Yu Darvish Has More Pitch Types Than Anyone Else MLB Has Tracked

Yu Darvish hasn’t always looked like an ace out there on the mound, but there’s one aspect of his game that has no peer. Not on the Cubs’ staff, not in the NL Central, not in Major League Baseball. Everyone knows the guy has a wide array of pitches, one that got wider when he incorporated a knuckle-curve a couple starts ago, but the true number has been somewhat apocryphal.

Some pitch-classification systems may tell you Darvish throws six or seven pitches, but that doesn’t account for subtle nuances in grip and velocity change that can muddy the results. Former Cub Chris Gimenez once said his teammate could throw 11 different offerings, but that was from their time together with the Rangers a few years ago.

“Six of the 11 are different fastballs that he throws,” Gimenez told Gordon Wittenmyer. “When I first started catching him, his interpreter at the time came up to me and said, `This is what he throws: this, this, this, this and this.’

“I literally looked at his interpreter and I was like, ‘Man, I only got five fingers.’”

Though he may have thought he was exaggerating at the time, Gimenez may have actually been selling Darvish short.

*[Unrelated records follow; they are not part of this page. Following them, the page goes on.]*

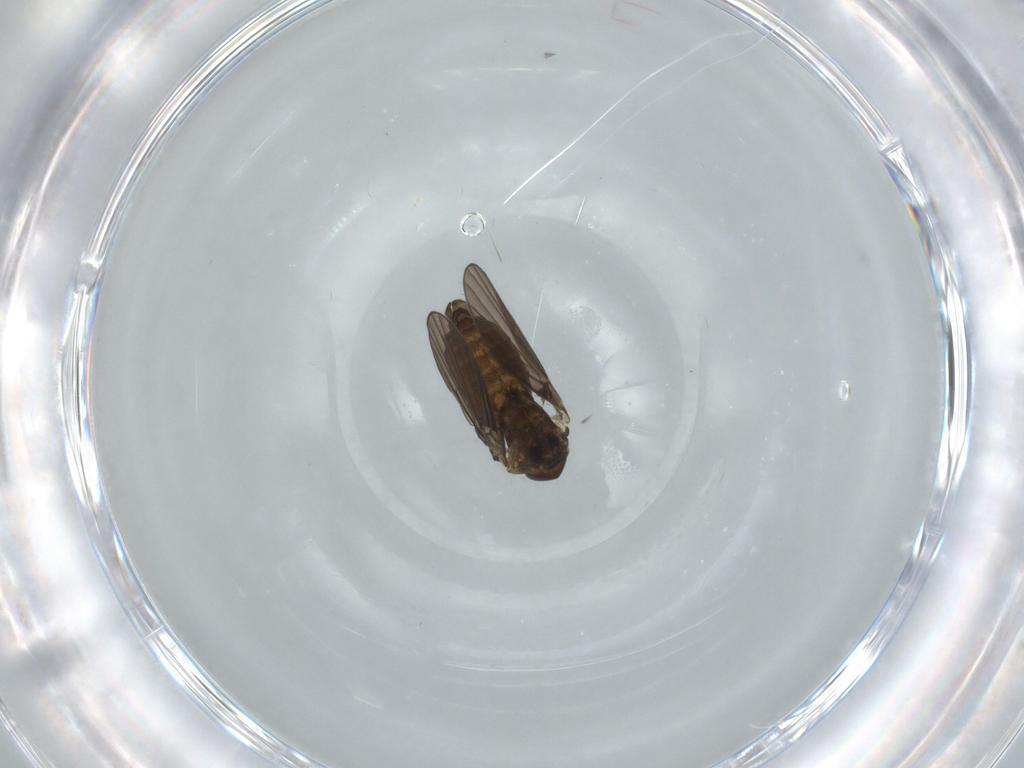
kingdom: Animalia
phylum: Arthropoda
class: Insecta
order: Diptera
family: Psychodidae
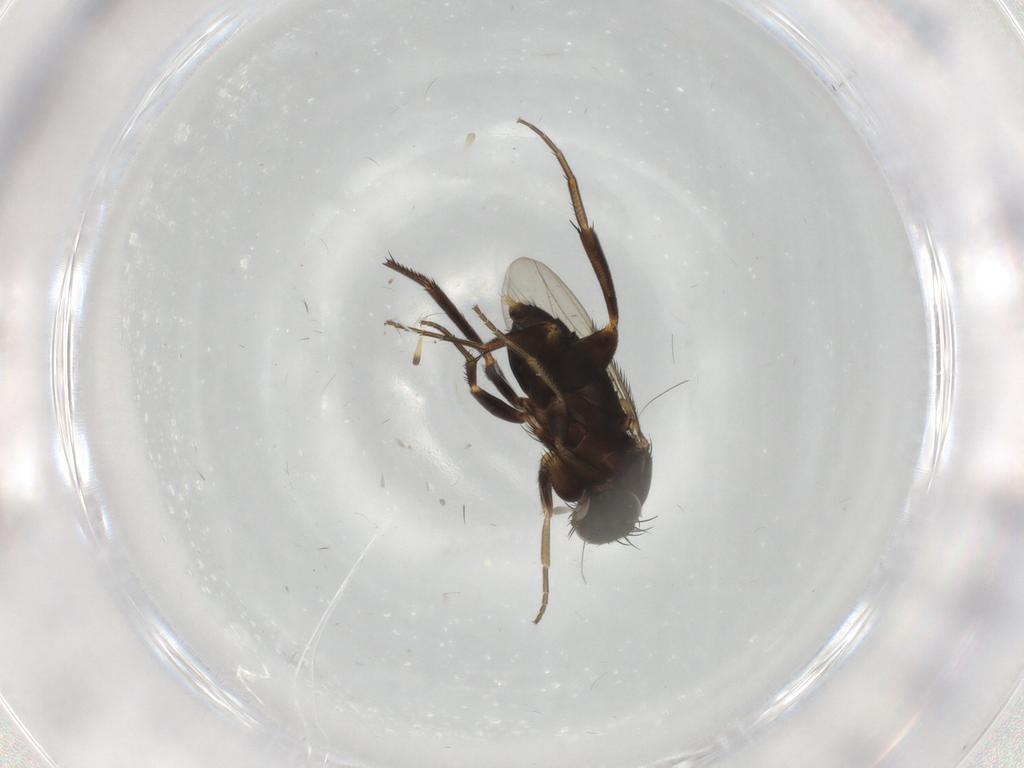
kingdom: Animalia
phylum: Arthropoda
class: Insecta
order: Diptera
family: Phoridae
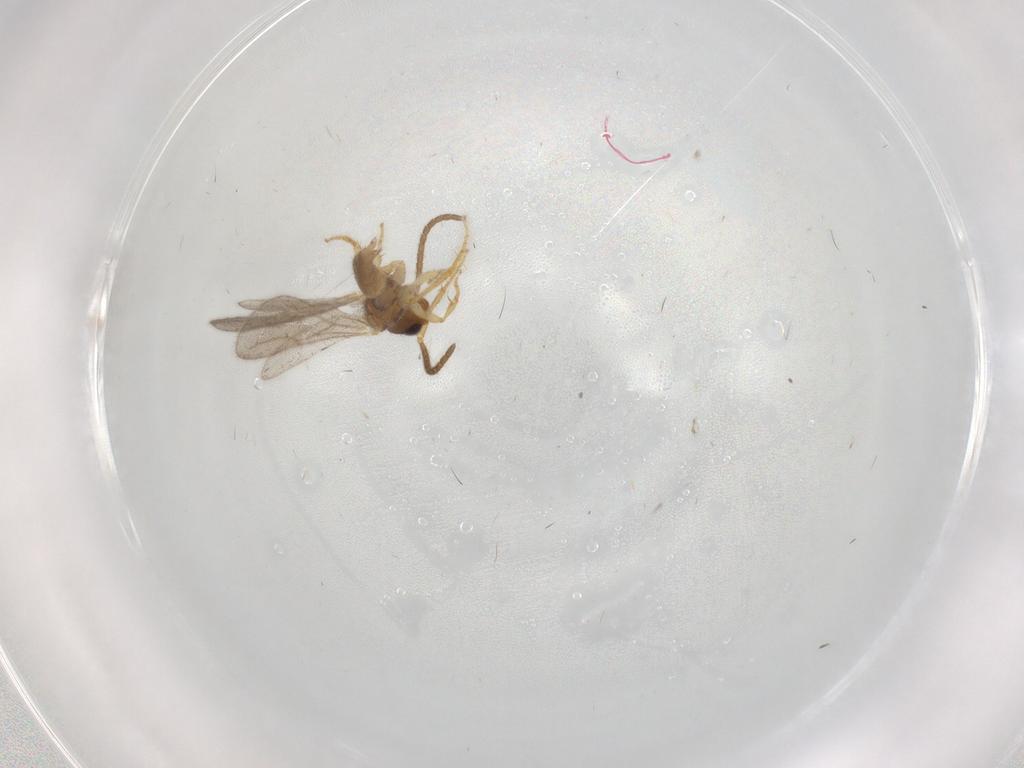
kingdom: Animalia
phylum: Arthropoda
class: Insecta
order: Hymenoptera
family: Bethylidae
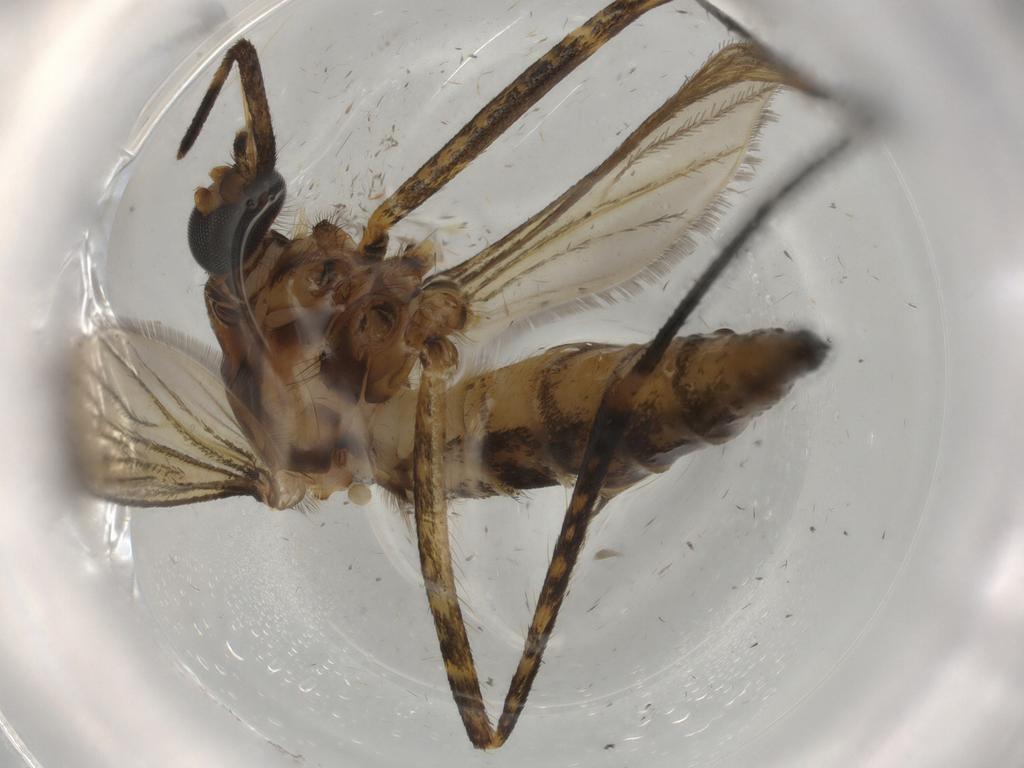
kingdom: Animalia
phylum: Arthropoda
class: Insecta
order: Diptera
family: Culicidae
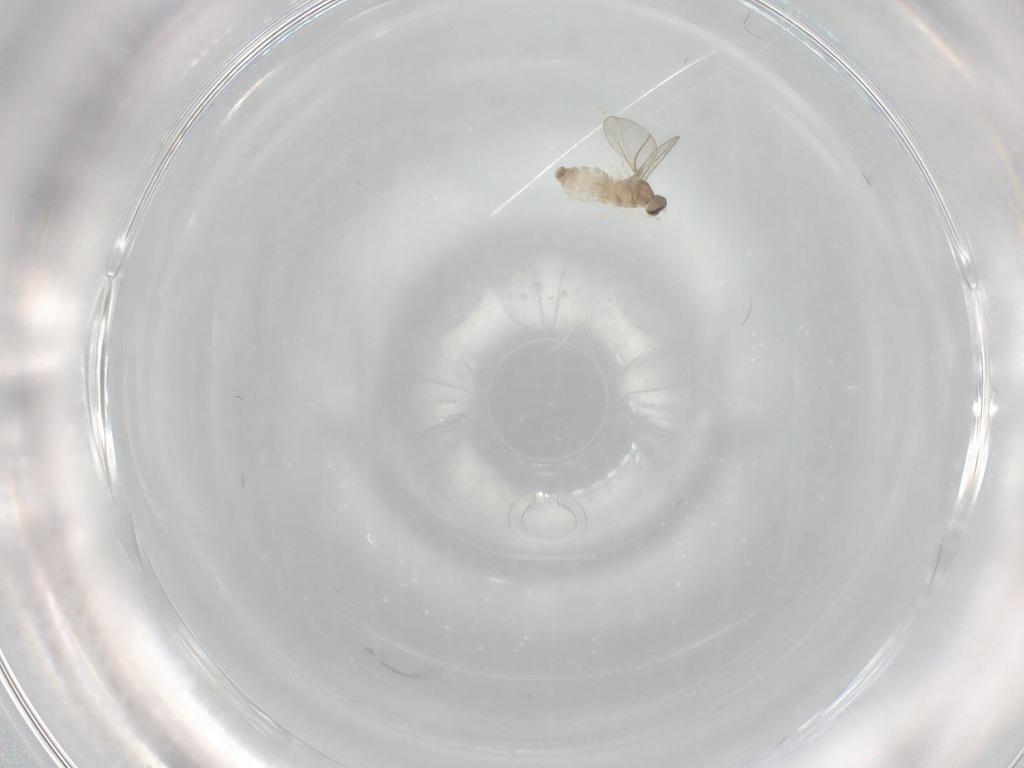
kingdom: Animalia
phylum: Arthropoda
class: Insecta
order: Diptera
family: Cecidomyiidae
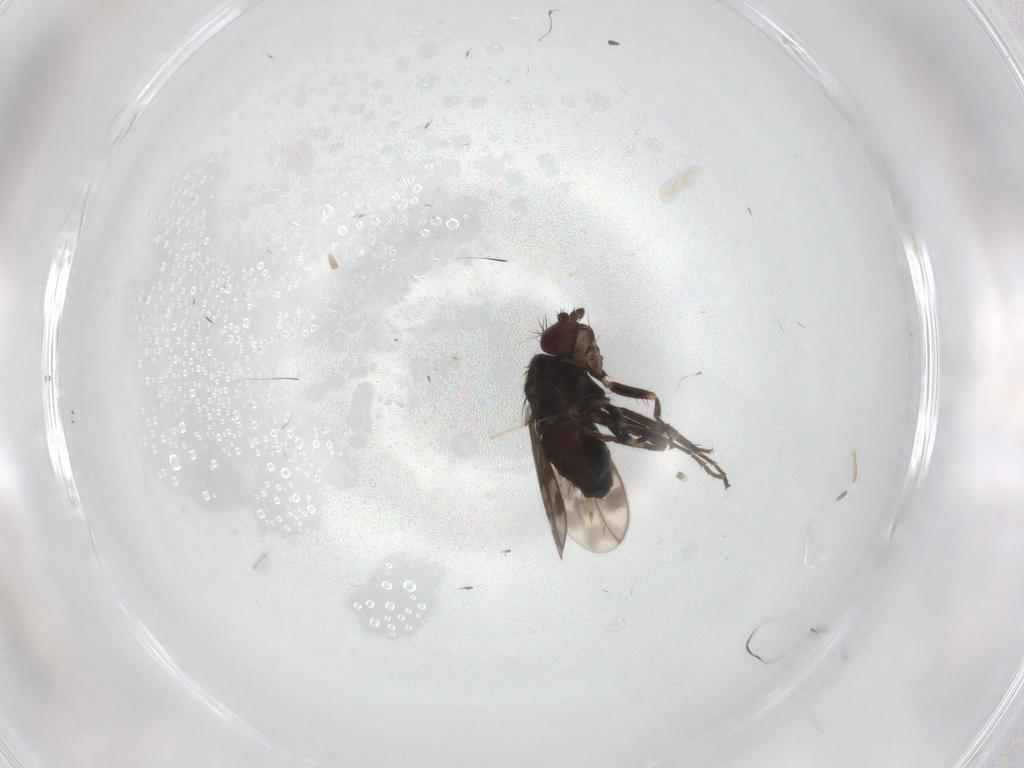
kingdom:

According to MLB.com’s Mike Petriello, Darvish has thrown at least nine different pitch types and has “variations of pitches we don’t even have classifications for.” As such, Darvish is the only pitcher since the birth of MLB’s pitch tracking database in 2008 to throw more than eight pitches.

An overwhelming number of pitchers in the database — 92% — have thrown between 3 and 6 pitch types in their careers. Only 99 pitchers, or about 4%, have been tracked as throwing seven or more pitch types. Just 11 have thrown eight or more.

 

And then there’s Yu Darvish, who stands alone at the top of the mountain. Darvish has been tracked with nine different pitch types in 2019, the only pitcher in our database with that many. (Remember: he’s thrown that many just this year. No one’s even had nine over multiple years. Only three other pitchers, including Zack Greinke this year, have made it to eight in a season.)

Petriello lays things out in greater detail in his post, so go check that out for more, but below are the 10 pitch types laid out along with their frequency and velocity. One thing to note here is these and any other pitch classifications are at least a little bit amorphous, since pitcher preference may dictate a different pitch type than what a classification system says.

1. Cutter (soft version) (32.8%, 86.3 mph)
2. Four-seam fastball (27.9%, 94.0 mph)
3. Slider (14.1%, 82.5 mph)
4. Two-seam fastball (12.4%, 93.5 mph)
5. Curveball (4.8%, 76.2 mph)
6. Splitter (3.7%, 88.6 mph)
7. Cutter (hard version) (3.0%, 91.2 mph)
8. Changeup (0.6%, 84.1 mph)
9. Knuckle-curve (0.5%, 81.3 mph)
10. Slow curve (0.1%, 63.7 mph)

The real number may be even higher, as Petriello indicated when mentioning additional variations of pitches. For instance, Cubs Insider pointed out back in March that Darvish actually has more than one relatively distinct version of his slider. So that brings it to a least 11 types.

And none of this takes into account the various pitches he can throw left-handed, which would bring the total closer to 15 or so. I can already hear the jokes about how many of these pitches he can tip or how he can’t throw them in the World Series, which, whatever. Or maybe you’d prefer to dispute this information because you hate fun and need everything to fit inside your own parameters.

Regardless, Darvish is a pitcher unlike any we’ve seen in at least the last decade or so and his outings, while not always enjoyable, are anything but boring as a result. I can’t wait for him to get wind of this information and start adding pitches just to set the bar higher.